### Extrait du document
· · ·
Le QG du G5 Sahel se trouve d'ailleurs au Tchad, dans la capitale N'Djaména. Pour la France, ce pays est la pièce maîtresse de sa stratégie contre le terrorisme. À l’annonce de la mort du président Déby, Paris a tout de suite réagi en parlant d’un "ami courageux" de la France. Même s’il réclame une transition "pacifique", Emmanuel Macron vient en quelque sorte adouber le fils de son allié de 30 ans, en dépit de toutes réserves sur la manière dont Mahamat Idriss Déby a pris le pouvoir par intérim. La France ne veut surtout pas que le Tchad soit déstabilisé, il faut assurer une continuité car si la situation s'envenime à l'intérieur du Tchad, le nouveau président pourrait rappeler ses troupes déployées au Sahel et c'est toute la force du G5 qui serait déséquilibrée.

Idriss Déby a besoin de la France

Si Mahamat Idriss Déby s’investit au Sahel, le fils d'Idriss Déby attend en retour un fort soutien français. Si la situation intérieure se dégrade, il aura besoin de la France. Elle pourra venir à son secours si les rebelles s'approchent trop près de la capitale. Paris l'a déjà fait à de multiples reprises pour aider son père, la dernière opération datant de 2019 : deux mirages français ont bombardé une colonne de rebelles venus de Lybie et qui prenaient la direction de la capitale N'Djaména.
· · ·
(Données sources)

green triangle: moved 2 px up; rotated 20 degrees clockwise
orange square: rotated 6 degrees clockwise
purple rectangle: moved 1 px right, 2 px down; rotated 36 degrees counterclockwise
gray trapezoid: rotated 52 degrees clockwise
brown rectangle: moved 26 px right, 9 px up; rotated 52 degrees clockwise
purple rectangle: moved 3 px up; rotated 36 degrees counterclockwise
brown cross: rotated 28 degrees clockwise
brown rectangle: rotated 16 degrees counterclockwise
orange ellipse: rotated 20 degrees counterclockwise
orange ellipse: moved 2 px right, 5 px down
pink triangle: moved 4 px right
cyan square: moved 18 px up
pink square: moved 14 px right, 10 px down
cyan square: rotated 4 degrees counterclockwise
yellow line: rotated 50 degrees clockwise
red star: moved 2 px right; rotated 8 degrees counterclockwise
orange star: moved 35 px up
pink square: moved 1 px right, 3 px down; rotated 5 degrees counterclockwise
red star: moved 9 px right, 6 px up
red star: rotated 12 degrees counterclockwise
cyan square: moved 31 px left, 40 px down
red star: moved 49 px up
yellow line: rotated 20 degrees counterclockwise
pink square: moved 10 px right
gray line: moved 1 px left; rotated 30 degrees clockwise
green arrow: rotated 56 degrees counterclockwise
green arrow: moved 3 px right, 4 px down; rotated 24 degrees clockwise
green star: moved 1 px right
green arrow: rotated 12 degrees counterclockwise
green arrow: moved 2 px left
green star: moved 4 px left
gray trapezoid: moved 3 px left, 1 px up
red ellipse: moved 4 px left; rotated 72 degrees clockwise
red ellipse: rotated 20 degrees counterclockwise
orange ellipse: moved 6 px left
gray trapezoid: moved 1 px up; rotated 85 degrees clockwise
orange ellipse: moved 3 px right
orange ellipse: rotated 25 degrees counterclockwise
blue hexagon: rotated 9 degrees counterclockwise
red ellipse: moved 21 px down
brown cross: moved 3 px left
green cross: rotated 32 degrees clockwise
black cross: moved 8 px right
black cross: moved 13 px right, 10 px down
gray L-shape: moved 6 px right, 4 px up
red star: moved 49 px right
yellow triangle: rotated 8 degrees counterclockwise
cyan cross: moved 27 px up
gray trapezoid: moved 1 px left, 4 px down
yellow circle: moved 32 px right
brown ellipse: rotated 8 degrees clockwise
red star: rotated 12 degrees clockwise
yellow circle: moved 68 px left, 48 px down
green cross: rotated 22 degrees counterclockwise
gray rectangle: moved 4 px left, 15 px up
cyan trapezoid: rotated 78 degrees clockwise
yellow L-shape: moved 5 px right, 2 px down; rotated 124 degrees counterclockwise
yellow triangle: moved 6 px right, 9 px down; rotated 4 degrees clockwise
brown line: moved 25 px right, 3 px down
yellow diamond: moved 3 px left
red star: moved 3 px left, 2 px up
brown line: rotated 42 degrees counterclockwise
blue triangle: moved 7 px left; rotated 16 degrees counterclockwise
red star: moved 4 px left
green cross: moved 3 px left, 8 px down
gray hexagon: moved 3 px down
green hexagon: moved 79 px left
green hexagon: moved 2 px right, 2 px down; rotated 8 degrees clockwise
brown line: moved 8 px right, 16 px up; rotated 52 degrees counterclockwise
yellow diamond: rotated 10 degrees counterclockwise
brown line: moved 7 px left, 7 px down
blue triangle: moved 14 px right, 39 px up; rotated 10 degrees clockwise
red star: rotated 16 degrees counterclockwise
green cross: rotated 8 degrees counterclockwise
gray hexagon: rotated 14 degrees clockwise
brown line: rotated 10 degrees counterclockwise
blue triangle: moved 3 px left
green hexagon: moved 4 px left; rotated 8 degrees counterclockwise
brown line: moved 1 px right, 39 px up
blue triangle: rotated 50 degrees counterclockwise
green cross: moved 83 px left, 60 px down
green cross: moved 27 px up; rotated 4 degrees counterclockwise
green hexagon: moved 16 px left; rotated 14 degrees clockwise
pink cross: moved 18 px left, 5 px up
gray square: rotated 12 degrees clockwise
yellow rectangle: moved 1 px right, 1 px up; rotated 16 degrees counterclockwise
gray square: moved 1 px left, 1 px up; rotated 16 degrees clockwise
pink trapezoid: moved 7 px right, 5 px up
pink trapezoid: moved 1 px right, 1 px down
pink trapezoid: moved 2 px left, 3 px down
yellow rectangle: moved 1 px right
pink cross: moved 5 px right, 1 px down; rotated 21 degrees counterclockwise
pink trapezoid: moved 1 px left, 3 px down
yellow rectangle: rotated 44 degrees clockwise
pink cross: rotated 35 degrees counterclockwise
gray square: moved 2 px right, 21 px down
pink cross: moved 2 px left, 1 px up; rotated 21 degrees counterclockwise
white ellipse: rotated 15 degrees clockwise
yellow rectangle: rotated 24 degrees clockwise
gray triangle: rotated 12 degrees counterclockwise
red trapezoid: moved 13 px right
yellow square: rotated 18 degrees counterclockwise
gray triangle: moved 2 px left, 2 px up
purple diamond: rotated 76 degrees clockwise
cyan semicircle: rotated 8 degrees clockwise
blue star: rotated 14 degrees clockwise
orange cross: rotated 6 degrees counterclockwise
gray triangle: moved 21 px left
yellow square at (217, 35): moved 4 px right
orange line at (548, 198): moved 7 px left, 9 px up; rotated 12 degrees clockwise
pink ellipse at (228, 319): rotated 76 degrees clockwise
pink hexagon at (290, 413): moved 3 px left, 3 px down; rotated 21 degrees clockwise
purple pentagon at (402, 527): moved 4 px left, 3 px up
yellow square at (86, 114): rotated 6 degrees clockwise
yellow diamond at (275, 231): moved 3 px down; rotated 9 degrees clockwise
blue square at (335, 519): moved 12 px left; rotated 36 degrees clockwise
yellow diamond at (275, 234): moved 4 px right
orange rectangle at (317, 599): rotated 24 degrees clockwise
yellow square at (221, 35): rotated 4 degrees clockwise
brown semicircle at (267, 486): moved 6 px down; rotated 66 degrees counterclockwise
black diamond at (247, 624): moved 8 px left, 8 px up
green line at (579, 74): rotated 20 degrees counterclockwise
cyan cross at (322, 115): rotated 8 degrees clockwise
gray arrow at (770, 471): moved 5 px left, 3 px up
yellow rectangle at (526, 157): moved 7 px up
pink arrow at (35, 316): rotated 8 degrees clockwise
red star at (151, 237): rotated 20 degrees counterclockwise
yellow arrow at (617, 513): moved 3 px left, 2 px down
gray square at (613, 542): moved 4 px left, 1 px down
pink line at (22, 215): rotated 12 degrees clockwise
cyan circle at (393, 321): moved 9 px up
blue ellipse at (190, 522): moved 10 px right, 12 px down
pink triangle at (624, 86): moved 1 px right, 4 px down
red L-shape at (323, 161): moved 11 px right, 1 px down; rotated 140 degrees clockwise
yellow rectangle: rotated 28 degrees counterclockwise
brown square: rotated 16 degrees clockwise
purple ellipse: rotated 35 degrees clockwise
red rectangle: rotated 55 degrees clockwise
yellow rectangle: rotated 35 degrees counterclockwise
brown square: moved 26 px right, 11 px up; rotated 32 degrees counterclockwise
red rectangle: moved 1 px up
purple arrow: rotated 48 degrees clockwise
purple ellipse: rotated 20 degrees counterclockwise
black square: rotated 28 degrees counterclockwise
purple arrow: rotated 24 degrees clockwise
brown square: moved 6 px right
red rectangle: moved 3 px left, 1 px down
· · ·
### Consigne 1
Répondez à ces questions sur l'extrait consacré au Tchad et à la France :
(a) Dans quelle ville se trouve le QG du G5 Sahel ?
(b) Par quels mots Paris a-t-il désigné le président Déby à l'annonce de sa mort ?
(c) De quelle année date la dernière opération française menée pour aider Idriss Déby ?
### Consigne 2
Rédigez la suite de l'extrait consacré au Tchad et à la France, en partant de sa dernière phrase.

### Réponse 1
(a) À N'Djaména, la capitale du Tchad.
(b) Un « ami courageux » de la France.
(c) De 2019.

### Réponse 2
Niveau géographique, le Tchad est encerclé de foyers de tension : Lybie, Soudan, Centrafrique, Nigeria, Niger. Mahamat Idriss Déby veut s'assurer que la France sera là si besoin. La venue d'Emmanuel Macron lui prouve que oui. En revanche, l'opposition, muselée dans le pays, ne voit pas d'un bon œil le déplacement du président français. "Monsieur Macron doit respecter notre Constitution", dénonce un opposant rencontré par notre correspondante sur place. Plusieurs partis d'opposition ont dénoncé la prise de pouvoir du fils du président défunt. Ils estiment que c'est "un coup d'État institutionnel". Ils rejettent "catégoriquement" la transition militaire et demandent l'instauration d'un "gouvernement dirigé par des civils". La France réclame un "processus démocratique". Avec Idriss Déby père, elle a longtemps fermé les yeux sur ces sujets et Idriss Déby fils le sait.